While the foretelling finale of Dr. King’s speech might be most remembered in history, it’s the address’s broader, yet, lesser known, message that cuts right to the heart of rising social unrest in a divided city and nation. Dr. King railed against economic disparity; he called out for greater communal collectiveness; and he championed a sense of hope that even in the darkest of storms, the brightest of stars would shine through. However, despite this armed optimism, Dr. King foresaw dangerous storms on the horizon, telling those assembled, “We’ve got some difficult days ahead.”
A half century later, difficult days still abound, as our current climate bears parallels to those challenging times. We are still a divided nation, politically, economically and socially. And we continue to carry the weight of entanglements abroad and injustices at home.
I recently revisited Dr. King’s speech in light of these parallels. What resonates most, especially on our national holiday of service in his honor, is Dr. King’s reference to the parable of the Good Samaritan, and for putting the needs of others above your own. Dr. King described this trait as “dangerous unselfishness,” and its premise helped drive the civil rights movement and lead him to Memphis in support of the city’s sanitation workers strike.
To meet this ideal, Dr. King, along with men and women of courage like him, would simply ask, “What will happen to them if I don’t?” The world recently lost one of those inspired trailblazers, Dr.
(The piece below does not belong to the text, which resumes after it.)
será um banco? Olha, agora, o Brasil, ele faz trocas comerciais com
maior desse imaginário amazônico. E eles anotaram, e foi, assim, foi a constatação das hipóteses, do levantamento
Willie Lloyd Harriford Jr., who among many notable accomplishments during a life of service, helped establish the now King Center for Nonviolent Social Change in Atlanta, and served as the first African-American administrator and director of African-American Studies at the University of South Carolina.
Moreover, in rediscovering Dr. King’s stirring and prophetic prose and in watching the audible force of his conviction, I can’t help but think that his message was not only intended to reverberate across the picket lines in Memphis, but also to echo throughout the ages and into our consciousness today.
So, on the occasion of his ninetieth birthday and of our national holiday of service, it is up to us to cultivate a “dangerous unselfishness” within our lives and within our communities. It is up to us to stand up to injustice and to ask what will happen to our friend, neighbor or co-worker if we don’t help them in their moment of need.
Because, in the end, what does it say about us as people, and as a nation, if we don’t?